BEGIN Selected text

Monday, February 9, 2009


There was this brief time span when beatdown hardcore was fun. Social awareness and slightly better musicianship came to the foreground amongst certain bands. Fear For Your Life was a good example of this.

Starting around 2003 in the western Massachusettes area, FFYL put out a relatively primitive sounding demo. While the songs themselves were quite awesome, the recording did not hold its own weight. Two of those three songs ended up being re-recorded for their 2004 demo, in which I am posting today. While listening to this demo, please keep in mind that the death metal-influenced slam parts were not even close to being overdone to the point in which they are today. The lyrics were also somewhat refreshing within this genre at the time as well. Having a band with socially-conscious lyrics within a style of music who had previously only ever offered songs of betrayal and loyalty was pretty cool, in my book. Offering lightning-fast riffs (both thrash and grind) amongst their down-tuned, sludgey, "slam parts", Fear For Your Life still remains relevant in my mind to this day.

As shown in this video, things were fun at the time. A good balance was happening at the time as far as having fun and venting aggression goes. Anyone who attended shows at The Mr Roboto Project during this era (2002-2005) can attest to this as reactions would range anywhere from push pits to kung-fu to impromptu studio wrestling matches. If this band were to play a show today, one can only imagine the type of posturing that would be prevalent amongst the crowd. I became disinterested whenever the thug mentality made its way back into the genre (aka whenever suburban kids discovered the concept of being in a crew through the internet).

END Selected text
BEGIN Listed records

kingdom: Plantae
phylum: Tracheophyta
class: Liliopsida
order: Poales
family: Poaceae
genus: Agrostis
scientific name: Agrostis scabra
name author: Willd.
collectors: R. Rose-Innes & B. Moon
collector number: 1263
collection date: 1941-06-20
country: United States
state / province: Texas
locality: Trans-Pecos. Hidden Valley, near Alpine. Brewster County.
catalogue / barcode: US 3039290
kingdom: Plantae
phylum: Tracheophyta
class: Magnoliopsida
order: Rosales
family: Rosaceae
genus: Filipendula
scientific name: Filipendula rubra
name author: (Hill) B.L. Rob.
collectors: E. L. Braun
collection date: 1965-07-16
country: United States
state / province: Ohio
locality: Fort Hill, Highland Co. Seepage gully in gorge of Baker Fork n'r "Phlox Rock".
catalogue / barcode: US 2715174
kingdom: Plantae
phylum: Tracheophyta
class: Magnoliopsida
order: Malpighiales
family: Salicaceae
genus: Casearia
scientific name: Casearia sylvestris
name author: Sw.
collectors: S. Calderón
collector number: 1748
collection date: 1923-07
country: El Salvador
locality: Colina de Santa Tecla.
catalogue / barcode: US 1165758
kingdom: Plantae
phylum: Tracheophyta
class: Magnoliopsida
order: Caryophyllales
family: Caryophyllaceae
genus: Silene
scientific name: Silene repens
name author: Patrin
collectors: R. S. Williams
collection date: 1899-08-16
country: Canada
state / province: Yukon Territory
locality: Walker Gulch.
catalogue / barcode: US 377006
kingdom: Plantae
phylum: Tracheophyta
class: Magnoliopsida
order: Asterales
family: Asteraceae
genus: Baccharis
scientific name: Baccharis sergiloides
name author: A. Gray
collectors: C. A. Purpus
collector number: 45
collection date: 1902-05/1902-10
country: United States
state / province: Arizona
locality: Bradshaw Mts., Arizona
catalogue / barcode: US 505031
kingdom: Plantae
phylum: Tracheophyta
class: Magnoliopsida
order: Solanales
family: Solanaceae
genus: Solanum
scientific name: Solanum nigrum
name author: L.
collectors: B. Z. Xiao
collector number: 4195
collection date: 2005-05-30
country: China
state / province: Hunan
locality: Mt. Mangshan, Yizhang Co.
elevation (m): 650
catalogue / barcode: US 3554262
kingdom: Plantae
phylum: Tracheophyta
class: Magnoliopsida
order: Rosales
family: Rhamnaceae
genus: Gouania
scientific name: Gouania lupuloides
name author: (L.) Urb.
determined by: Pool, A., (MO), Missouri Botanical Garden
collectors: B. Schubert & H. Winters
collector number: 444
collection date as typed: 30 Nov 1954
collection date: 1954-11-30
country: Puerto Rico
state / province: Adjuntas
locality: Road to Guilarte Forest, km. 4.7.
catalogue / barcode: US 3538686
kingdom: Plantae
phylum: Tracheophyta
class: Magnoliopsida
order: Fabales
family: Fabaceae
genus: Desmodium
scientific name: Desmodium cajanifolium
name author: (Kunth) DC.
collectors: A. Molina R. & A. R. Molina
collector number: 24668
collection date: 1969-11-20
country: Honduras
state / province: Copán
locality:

END Listed records

--- Exercise 1 ---
Please list the crowd reactions that the Fear For Your Life post says happened at shows at The Mr Roboto Project.
--- Exercise 2 ---
Reproduce the Fear For Your Life post word for word from "Starting around 2003" to "to this day.".

--- Your solution 1 ---
- push pits
- kung-fu
- impromptu studio wrestling matches

--- Your solution 2 ---
Starting around 2003 in the western Massachusettes area, FFYL put out a relatively primitive sounding demo. While the songs themselves were quite awesome, the recording did not hold its own weight. Two of those three songs ended up being re-recorded for their 2004 demo, in which I am posting today. While listening to this demo, please keep in mind that the death metal-influenced slam parts were not even close to being overdone to the point in which they are today. The lyrics were also somewhat refreshing within this genre at the time as well. Having a band with socially-conscious lyrics within a style of music who had previously only ever offered songs of betrayal and loyalty was pretty cool, in my book. Offering lightning-fast riffs (both thrash and grind) amongst their down-tuned, sludgey, "slam parts", Fear For Your Life still remains relevant in my mind to this day.